Financial highlights

  • Q1 2026 revenues were $459.1M, slightly down from $461.6M in Q1 2025.

  • Comparable FFO was $0.52 per share, down from $0.63 per share year-over-year, mainly due to prior period ground rent reversal and higher net interest expense.

  • Liquidity stands at $2.6B as of March 31, 2026, including $1.2B in cash and $1.4B in undrawn credit lines.

  • Operating expenses increased by $30.3M year-over-year, primarily due to higher same store operations and BMS expenses.

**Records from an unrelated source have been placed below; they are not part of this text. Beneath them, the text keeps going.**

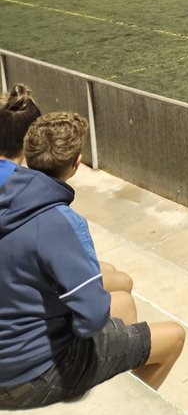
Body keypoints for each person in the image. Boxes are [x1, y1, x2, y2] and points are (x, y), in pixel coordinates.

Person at [0, 112, 185, 408]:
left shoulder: (9, 199)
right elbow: (91, 318)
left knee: (122, 301)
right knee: (173, 336)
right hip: (27, 376)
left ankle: (118, 380)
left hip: (12, 353)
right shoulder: (58, 221)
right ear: (76, 163)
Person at [0, 88, 132, 297]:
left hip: (18, 278)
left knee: (109, 273)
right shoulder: (32, 197)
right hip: (24, 293)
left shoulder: (20, 184)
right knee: (122, 290)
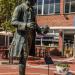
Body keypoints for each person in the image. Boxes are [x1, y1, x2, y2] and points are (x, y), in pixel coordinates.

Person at [10, 0, 49, 75]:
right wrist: (26, 25)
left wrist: (42, 31)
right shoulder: (19, 8)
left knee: (24, 58)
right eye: (34, 0)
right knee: (22, 59)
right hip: (22, 38)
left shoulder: (33, 10)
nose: (36, 2)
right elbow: (13, 22)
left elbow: (35, 24)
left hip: (30, 38)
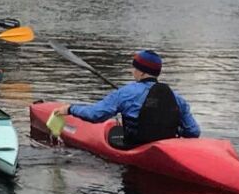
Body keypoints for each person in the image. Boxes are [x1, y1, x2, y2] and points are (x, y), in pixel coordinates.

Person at [63, 49, 201, 148]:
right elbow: (193, 132)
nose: (131, 71)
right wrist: (173, 131)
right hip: (166, 148)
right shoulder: (177, 98)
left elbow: (95, 115)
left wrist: (70, 109)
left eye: (134, 68)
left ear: (141, 72)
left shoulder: (125, 93)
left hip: (135, 146)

  • Interest and debt expense decreased by $6.6M to $89.2M, mainly from lower average debt balances and lower amortization of interest rate cap premiums.

Outlook and guidance

  • Full year 2026 Comparable FFO expected to be slightly higher than 2025, with quarterly ramp-up as new rents come online and interest expense declines.

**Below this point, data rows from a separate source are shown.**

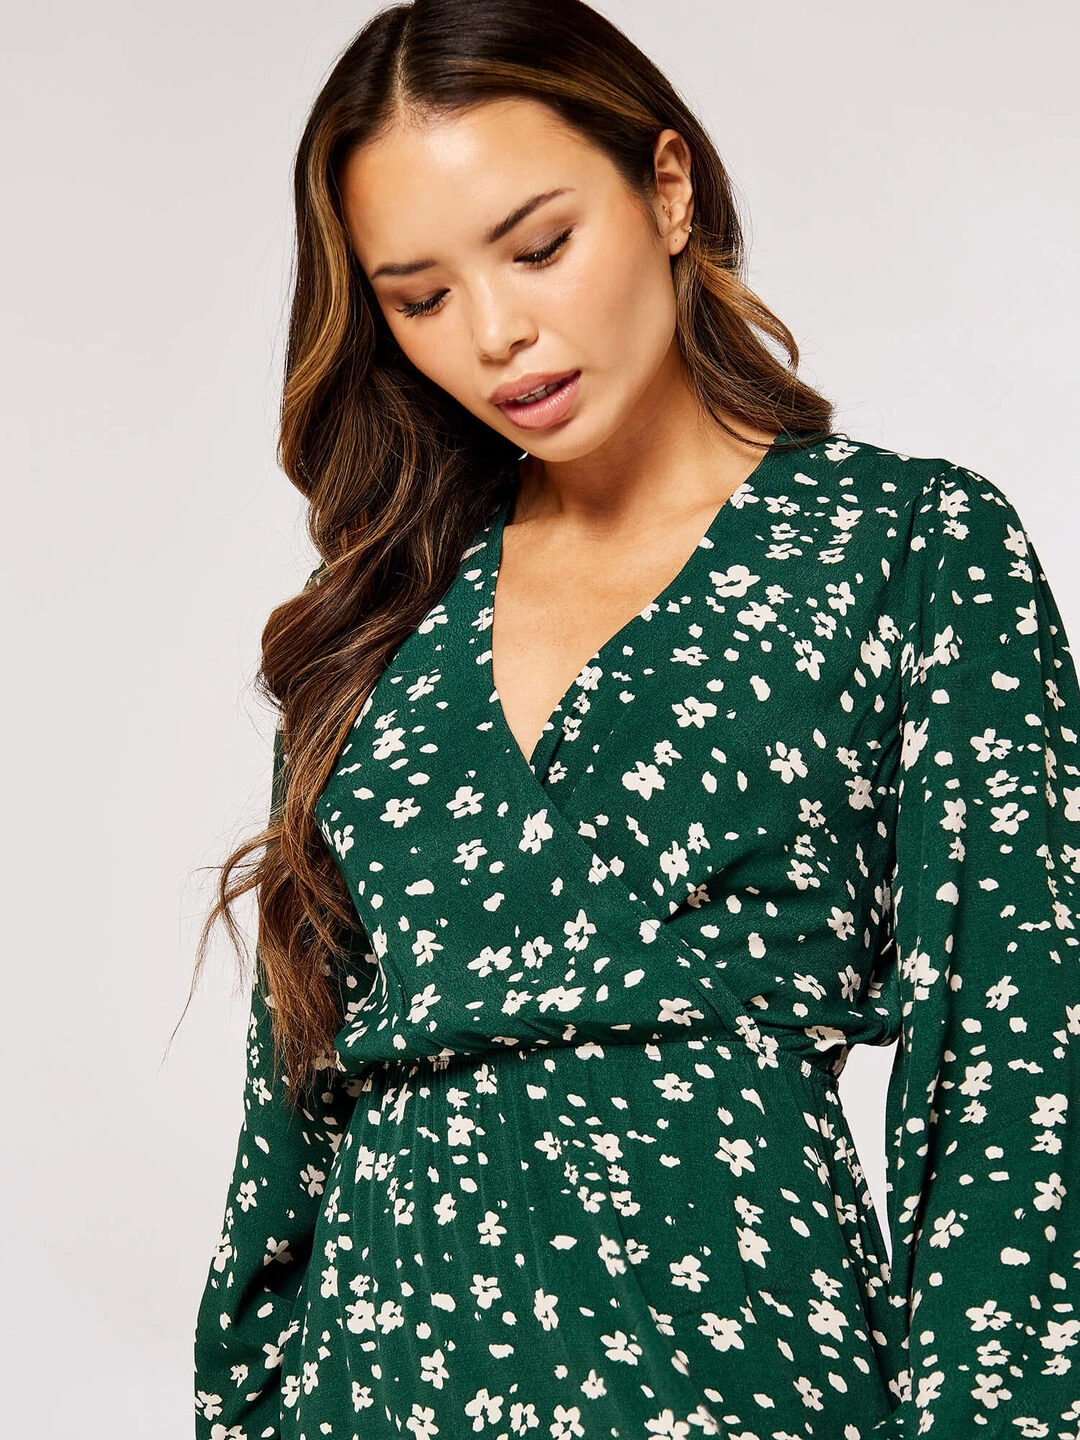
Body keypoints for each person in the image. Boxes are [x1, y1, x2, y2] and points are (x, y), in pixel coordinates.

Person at [190, 1, 1080, 1435]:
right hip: (375, 1397)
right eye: (420, 298)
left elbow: (1016, 1078)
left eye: (538, 247)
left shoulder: (905, 549)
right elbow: (286, 1143)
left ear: (668, 189)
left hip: (740, 1385)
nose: (498, 332)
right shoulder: (383, 622)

  • Significant earnings growth projected for 2027, driven by PENN 1 and PENN 2 lease-up and Park Avenue Plaza acquisition.

  • Free rent burn-off and reduced tenant improvements expected to materially boost cash flow by 2028.

  • Management anticipates sufficient liquidity to fund operations, dividends, and capital expenditures over the next twelve months.

  • Projected incremental cash yield for 623 Fifth Avenue office condominium development is 10.1%, with stabilization expected in 2028.